The shift is small. And it starts with one question.

Ask yourself one thing before you write

"Was it more bitter, or more sweet?"

That's it. You don't need to describe every note. You don't need vocabulary from a tasting course. Just notice which way it leans β€” bitter or sweet β€” and write that down alongside whatever you'd normally say. It sounds almost too simple. But that single observation, repeated across your logs, starts to build a picture of what you actually gravitate toward.

And it works across everything β€” a lager, a red wine, a cocktail, a zero-proof aperitif. Every drink lands somewhere on that spectrum.

IN PRACTICE

The same entry, two ways

Here's what the difference looks like in a real log. Same drink, same evening. Just one extra observation:

Typical note

With One Question

Finest Pornstar martini

Pre-selected, planned drink

Finest Pornstar martini

Really enjoyed this. Smooth, easy to drink.

Leaning sweet rather than bitter β€” lighter than I

expected. Would order again.

The second note took maybe five extra seconds. But now you know something specific: you liked a lighter, sweeter Pornstar martini. That's the kind of detail that's actually useful when you're standing at a wine list eight months later.

GOING FURTHER

If you want to say more

Once bitter-or-sweet feels natural, there's one other question worth adding when the drink gives you something interesting:

"What's the first thing I notice β€” and does it change after a few sips?"

Drinks often shift. Something that opens bitter can finish surprisingly sweet. A wine that smells fruity might taste dry.

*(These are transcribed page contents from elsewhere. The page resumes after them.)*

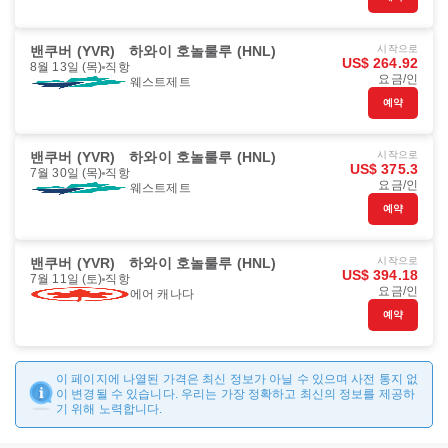
밴쿠버 (YVR)
하와이 호놀룰루 (HNL)
시작으로
US$ 264.92
8월 13일 (목)
직항
요금/인
웨스트제트
예약
밴쿠버 (YVR)
하와이 호놀룰루 (HNL)
시작으로
US$ 375.3
7월 30일 (목)
직항
요금/인
웨스트제트
예약
밴쿠버 (YVR)
하와이 호놀룰루 (HNL)
시작으로
US$ 394.18
7월 11일 (토)
직항
요금/인
에어 캐나다
예약
이 페이지에 나열된 가격은 최신 정보가 아닐 수 있으며 사전 통지 없
이 변경될 수 있습니다. 우리는 가장 정확하고 최신의 정보를 제공하
기 위해 노력합니다.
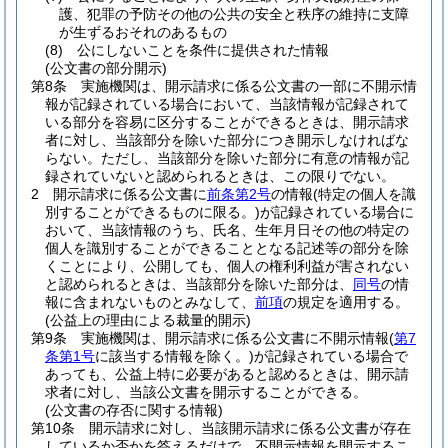
護、犯罪の予防その他の公共の安全と秩序の維持に支障
が生ずるおそれのあるもの
(8)
公にしないことを条件に提供された情報
(公文書の部分開示)
第8条
実施機関は、開示請求に係る公文書の一部に不開示情
報が記録されている場合において、当該情報が記録されて
いる部分を容易に区分することができるときは、開示請求
者に対し、当該部分を除いた部分につき開示しなければな
らない。
ただし、当該部分を除いた部分に有意の情報が記
録されていないと認められるときは、この限りでない。
2
開示請求に係る公文書に
前条第2号
の情報
(特定の個人を識
別することができるものに限る。)
が記録されている場合に
おいて、当該情報のうち、氏名、生年月日その他の特定の
個人を識別することができることとなる記述等の部分を除
くことにより、公開しても、個人の権利利益が害されない
と認められるときは、当該部分を除いた部分は、
同号
の情
報に含まれないものとみなして、
前項
の規定を適用する。
(公益上の理由による裁量的開示)
第9条
実施機関は、開示請求に係る公文書に不開示情報
(
第7
条第1号
に該当する情報を除く。)
が記録されている場合で
あっても、公益上特に必要があると認めるときは、開示請
求者に対し、当該公文書を開示することができる。
(公文書の存否に関する情報)
第10条
開示請求に対し、当該開示請求に係る公文書が存在
しているか否かを答えるだけで、不開示情報を開示するこ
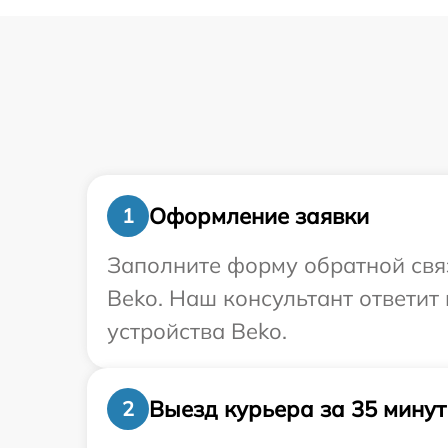
Оформление заявки
1
Заполните форму обратной связ
Beko. Наш консультант ответи
устройства Beko.
Выезд курьера за 35 минут
2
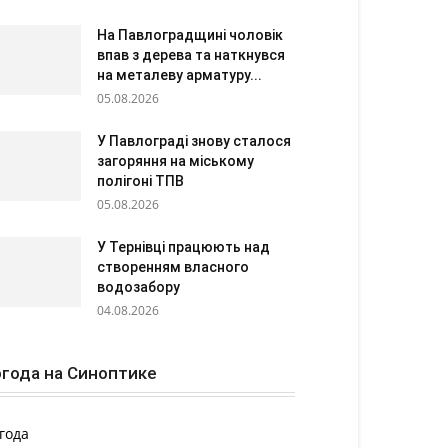
На Павлоградщині чоловік
впав з дерева та наткнувся
на металеву арматуру...
05.08.2026
У Павлограді знову сталося
загоряння на міському
полігоні ТПВ
05.08.2026
У Тернівці працюють над
створенням власного
водозабору
04.08.2026
года на Синоптике
года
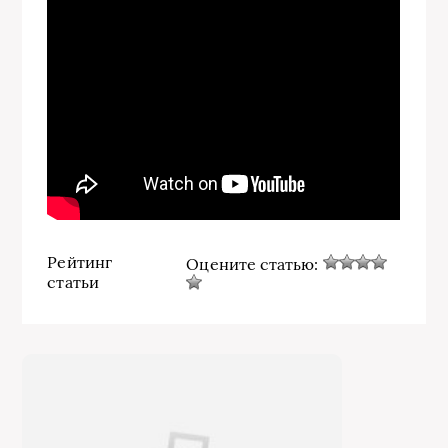
Рейтинг
Оцените статью:
статьи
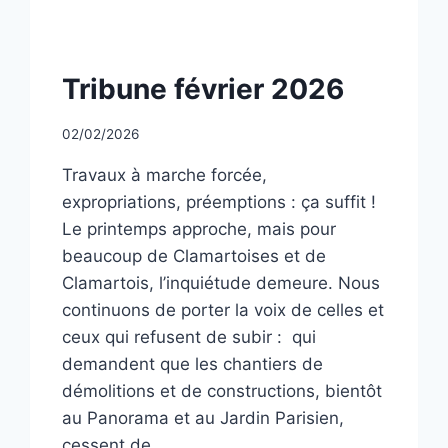
NON
Tribune février 2026
CLASSÉ
Par
02/02/2026
CCadminWP
Travaux à marche forcée,
expropriations, préemptions : ça suffit !
Le printemps approche, mais pour
beaucoup de Clamartoises et de
Clamartois, l’inquiétude demeure. Nous
continuons de porter la voix de celles et
ceux qui refusent de subir : qui
demandent que les chantiers de
démolitions et de constructions, bientôt
au Panorama et au Jardin Parisien,
cessent de…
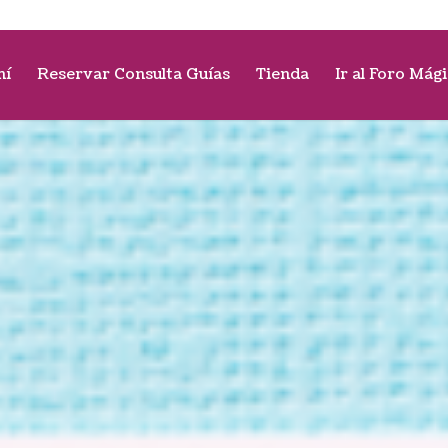
mí
Reservar Consulta Guías
Tienda
Ir al Foro Mág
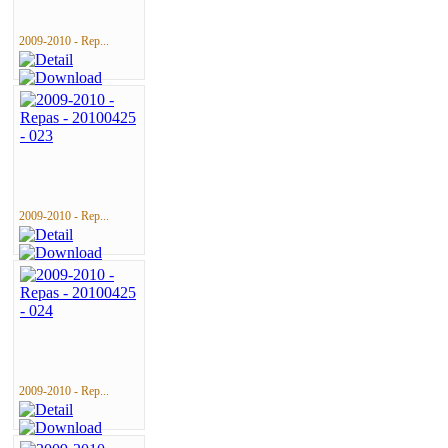
2009-2010 - Rep...
2009-2010 - Rep...
2009-2010 - Rep...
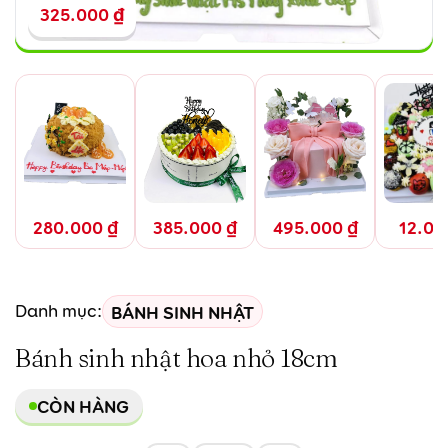
325.000
₫
280.000
₫
385.000
₫
495.000
₫
12.0
BÁNH SINH NHẬT
Danh mục:
Bánh sinh nhật hoa nhỏ 18cm
CÒN HÀNG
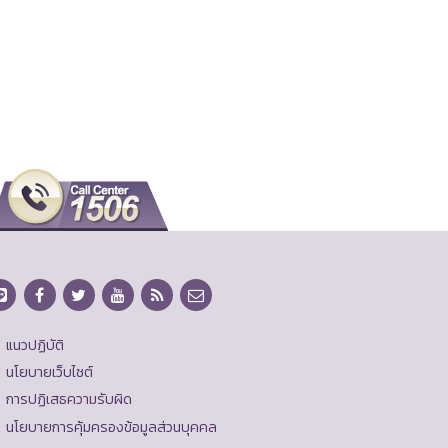
แนวปฏิบัติ
นโยบายเว็บไซต์
การปฏิเสธความรับผิด
นโยบายการคุ้มครองข้อมูลส่วนบุคคล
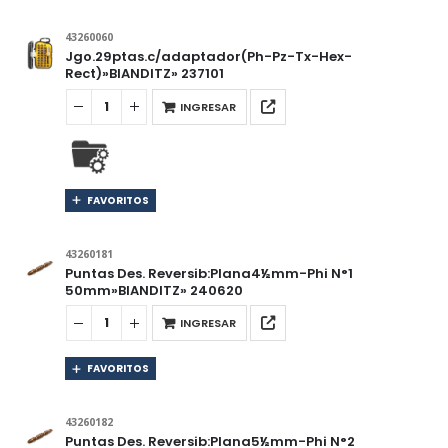
43260060
Jgo.29ptas.c/adaptador(Ph-Pz-Tx-Hex-
Rect)»BIANDITZ» 237101
INGRESAR
FAVORITOS
43260181
Puntas Des. Reversib:Plana4½mm-Phi N°1
50mm»BIANDITZ» 240620
INGRESAR
FAVORITOS
43260182
Puntas Des. Reversib:Plana5½mm-Phi N°2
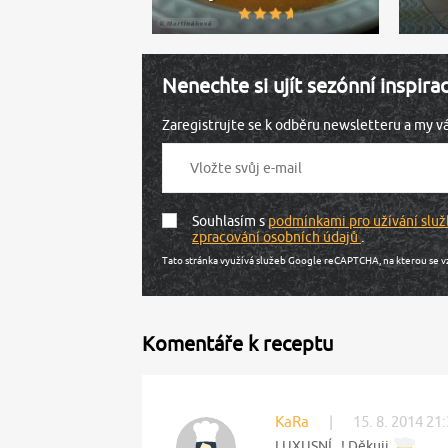
Nenechte si ujít sezónní inspira
Zaregistrujte se k odběru newsletteru a my 
Souhlasím s
podmínkami pro užívání služ
zpracování osobních údajů
.
Tato stránka využívá služeb Google reCAPTCHA, na kterou se v
Komentáře k receptu
KaRa
|
15. 8. 2014 21
LUXUSNÍ...! Děkuji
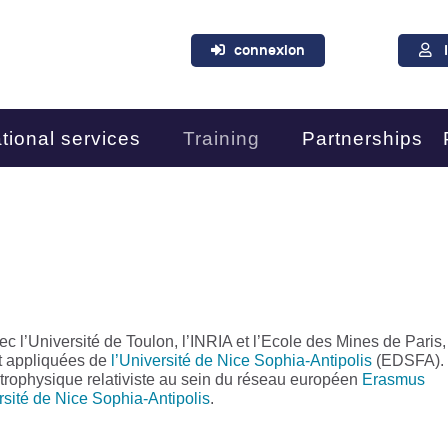
connexion
tional services
Training
Partnerships
ec l’Université de Toulon, l’INRIA et l’Ecole des Mines de Paris,
et appliquées de
l’Université de Nice Sophia-Antipolis
(EDSFA).
strophysique relativiste au sein du réseau européen
Erasmus
rsité de Nice Sophia-Antipolis
.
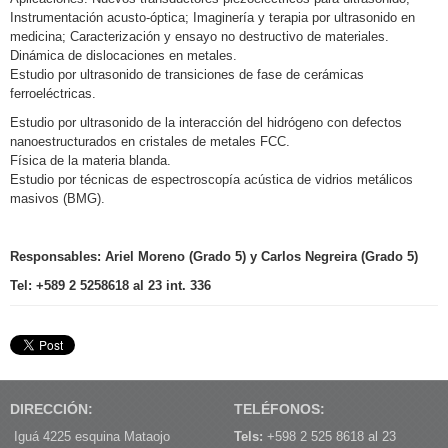
Instrumentación acusto-óptica; Imaginería y terapia por ultrasonido en
medicina; Caracterización y ensayo no destructivo de materiales.
Dinámica de dislocaciones en metales.
Estudio por ultrasonido de transiciones de fase de cerámicas
ferroeléctricas.
Estudio por ultrasonido de la interacción del hidrógeno con defectos
nanoestructurados en cristales de metales FCC.
Física de la materia blanda.
Estudio por técnicas de espectroscopía acústica de vidrios metálicos
masivos (BMG).
Responsables: Ariel Moreno (Grado 5) y Carlos Negreira (Grado 5)
Tel: +589 2 5258618 al 23 int. 336
DIRECCIÓN:
TELÉFONOS:
Iguá 4225 esquina Mataojo
Tels:
+598 2 525 8618 al 23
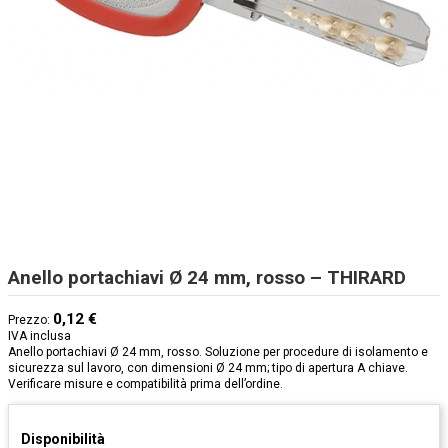
Anello portachiavi Ø 24 mm, rosso – THIRARD
0,12 €
Prezzo:
IVA inclusa
Anello portachiavi Ø 24 mm, rosso. Soluzione per procedure di isolamento e
sicurezza sul lavoro, con dimensioni Ø 24 mm; tipo di apertura A chiave.
Verificare misure e compatibilità prima dell’ordine.
Disponibilità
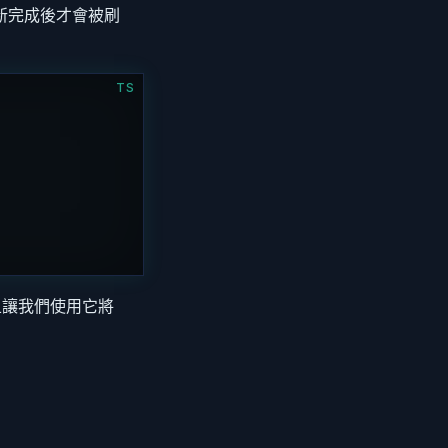
刷新完成後才會被刷
TS
 並且讓我們使用它將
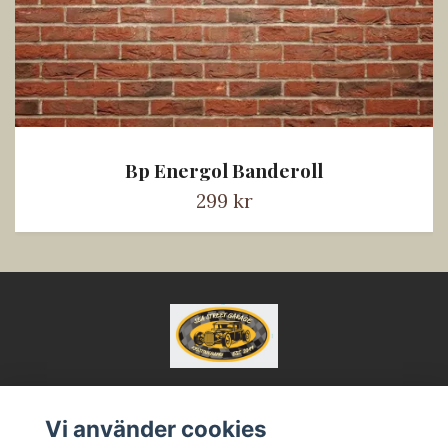
Bp Energol Banderoll
299 kr
Vi använder cookies
Kontakt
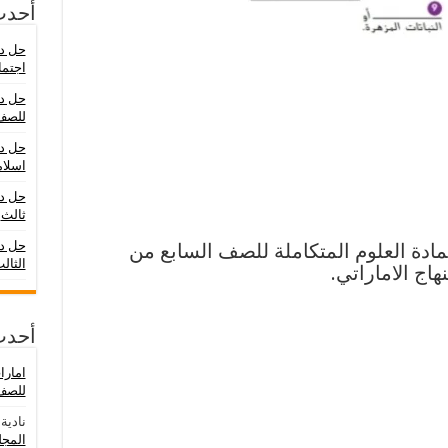
أحدث
حل در
اجتما
حل در
للصف
حل در
اسلام
حل د
ثالث
حل در
مادة العلوم المتكاملة للصف السابع من
الثال
اج الاماراتي.
أحدث
امار
للصف 
نادية
ع
المجلد ال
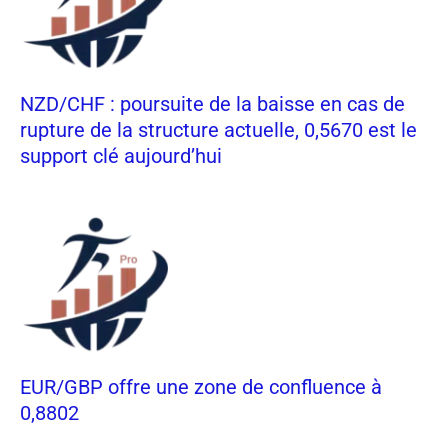
NZD/CHF : poursuite de la baisse en cas de
rupture de la structure actuelle, 0,5670 est le
support clé aujourd’hui
EUR/GBP offre une zone de confluence à
0,8802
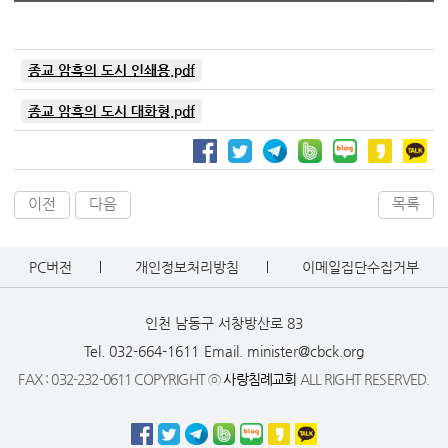
종교 암흑의 도시 인쇄용.pdf
종교 암흑의 도시 대화형.pdf
이전
다음
목록
PC버전
개인정보처리방침
이메일집단수집거부
인천 남동구 서창방산로 83
Tel. 032-664-1611
Email. minister@cbck.org
FAX : 032-232-0611 COPYRIGHT ⓒ
사랑침례교회
ALL RIGHT RESERVED.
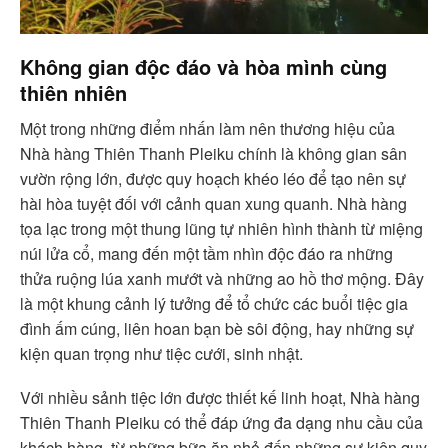
Không gian độc đáo và hòa mình cùng
thiên nhiên
Một trong những điểm nhấn làm nên thương hiệu của
Nhà hàng Thiên Thanh Pleiku chính là không gian sân
vườn rộng lớn, được quy hoạch khéo léo để tạo nên sự
hài hòa tuyệt đối với cảnh quan xung quanh. Nhà hàng
tọa lạc trong một thung lũng tự nhiên hình thành từ miệng
núi lửa cổ, mang đến một tầm nhìn độc đáo ra những
thửa ruộng lúa xanh mướt và những ao hồ thơ mộng. Đây
là một khung cảnh lý tưởng để tổ chức các buổi tiệc gia
đình ấm cúng, liên hoan bạn bè sôi động, hay những sự
kiện quan trọng như tiệc cưới, sinh nhật.
Với nhiều sảnh tiệc lớn được thiết kế linh hoạt, Nhà hàng
Thiên Thanh Pleiku có thể đáp ứng đa dạng nhu cầu của
khách hàng, từ những bữa ăn nhỏ đến những sự kiện quy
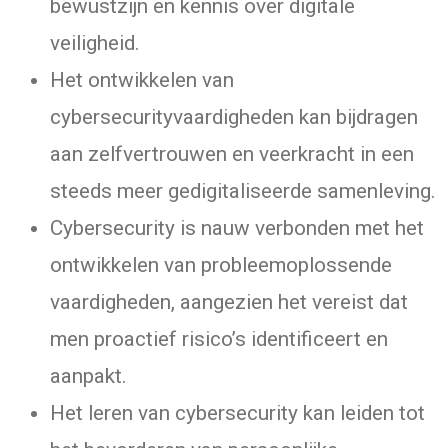
bewustzijn en kennis over digitale
veiligheid.
Het ontwikkelen van
cybersecurityvaardigheden kan bijdragen
aan zelfvertrouwen en veerkracht in een
steeds meer gedigitaliseerde samenleving.
Cybersecurity is nauw verbonden met het
ontwikkelen van probleemoplossende
vaardigheden, aangezien het vereist dat
men proactief risico’s identificeert en
aanpakt.
Het leren van cybersecurity kan leiden tot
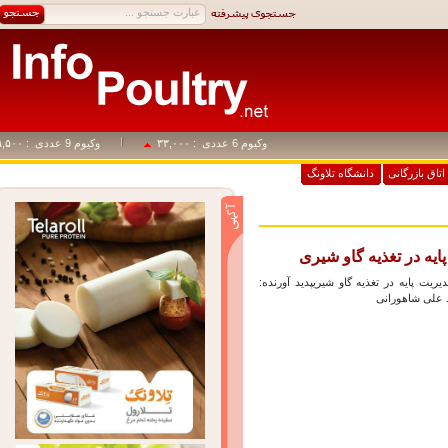
وکیوم 6 عددی
: ۳۳,۰۰۰
وکیوم 9 عددی
: ۴۹,۵۰۰
اق بازرگانی
دانشگاه تلاونگ
ه در تغذیه گاو شیری
یت پایه در تغذیه گاو شیریپدید آورنده:
ی شاهورانی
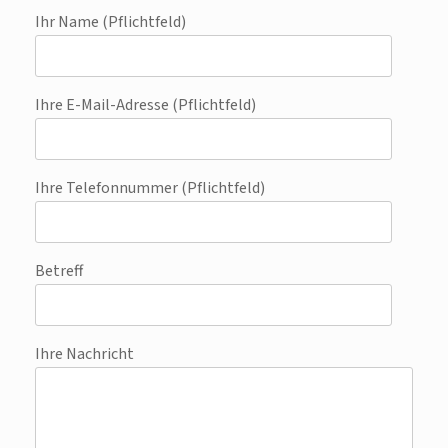
Ihr Name (Pflichtfeld)
Ihre E-Mail-Adresse (Pflichtfeld)
Ihre Telefonnummer (Pflichtfeld)
Betreff
Ihre Nachricht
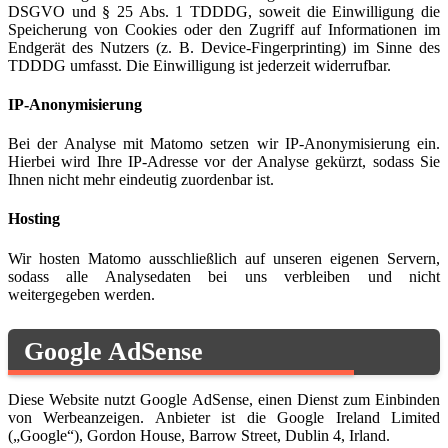
DSGVO und § 25 Abs. 1 TDDDG, soweit die Einwilligung die
Speicherung von Cookies oder den Zugriff auf Informationen im
Endgerät des Nutzers (z. B. Device-Fingerprinting) im Sinne des
TDDDG umfasst. Die Einwilligung ist jederzeit widerrufbar.
IP-Anonymisierung
Bei der Analyse mit Matomo setzen wir IP-Anonymisierung ein.
Hierbei wird Ihre IP-Adresse vor der Analyse gekürzt, sodass Sie
Ihnen nicht mehr eindeutig zuordenbar ist.
Hosting
Wir hosten Matomo ausschließlich auf unseren eigenen Servern,
sodass alle Analysedaten bei uns verbleiben und nicht
weitergegeben werden.
Google AdSense
Diese Website nutzt Google AdSense, einen Dienst zum Einbinden
von Werbeanzeigen. Anbieter ist die Google Ireland Limited
(„Google“), Gordon House, Barrow Street, Dublin 4, Irland.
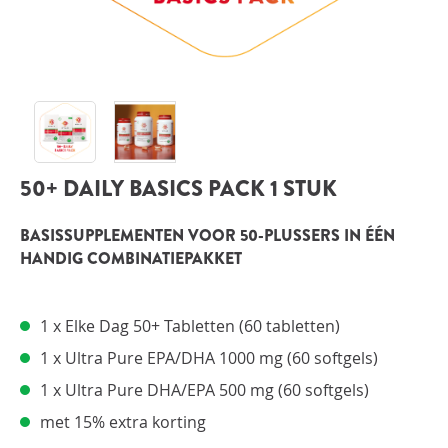
INLOGGEN
50+ DAILY BASICS PACK 1 STUK
BASISSUPPLEMENTEN VOOR 50-PLUSSERS IN ÉÉN
HANDIG COMBINATIEPAKKET
1 x Elke Dag 50+ Tabletten (60 tabletten)
1 x Ultra Pure EPA/DHA 1000 mg (60 softgels)
1 x Ultra Pure DHA/EPA 500 mg (60 softgels)
met 15% extra korting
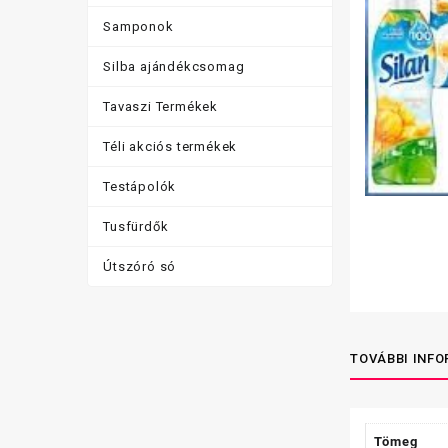
Samponok
Silba ajándékcsomag
Tavaszi Termékek
Téli akciós termékek
Testápolók
Tusfürdők
Útszóró só
TOVÁBBI INF
Tömeg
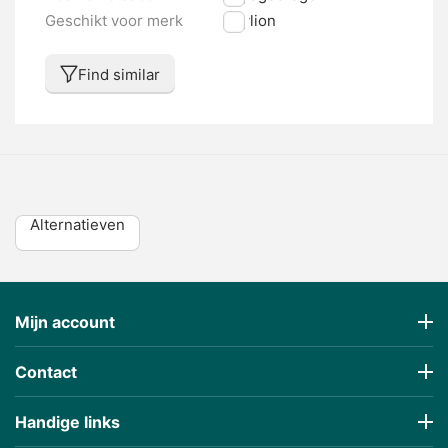
Geschikt voor merk
Phylion
Find similar
Alternatieven
Mijn account
Contact
Handige links
€
551,95
€
331,17
(Incl 21% BTW)
(Incl 21% BTW)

Noticing that change β€” and writing it down in plain language β€” is the difference between a record and a story.

These two questions together are enough to make any log genuinely descriptive. No expertise required. Just a moment of attention before you put the glass down. Your journal is already doing something valuable just by existing. The notes are there to make it easier to revisit β€” and a little more specific goes a long way.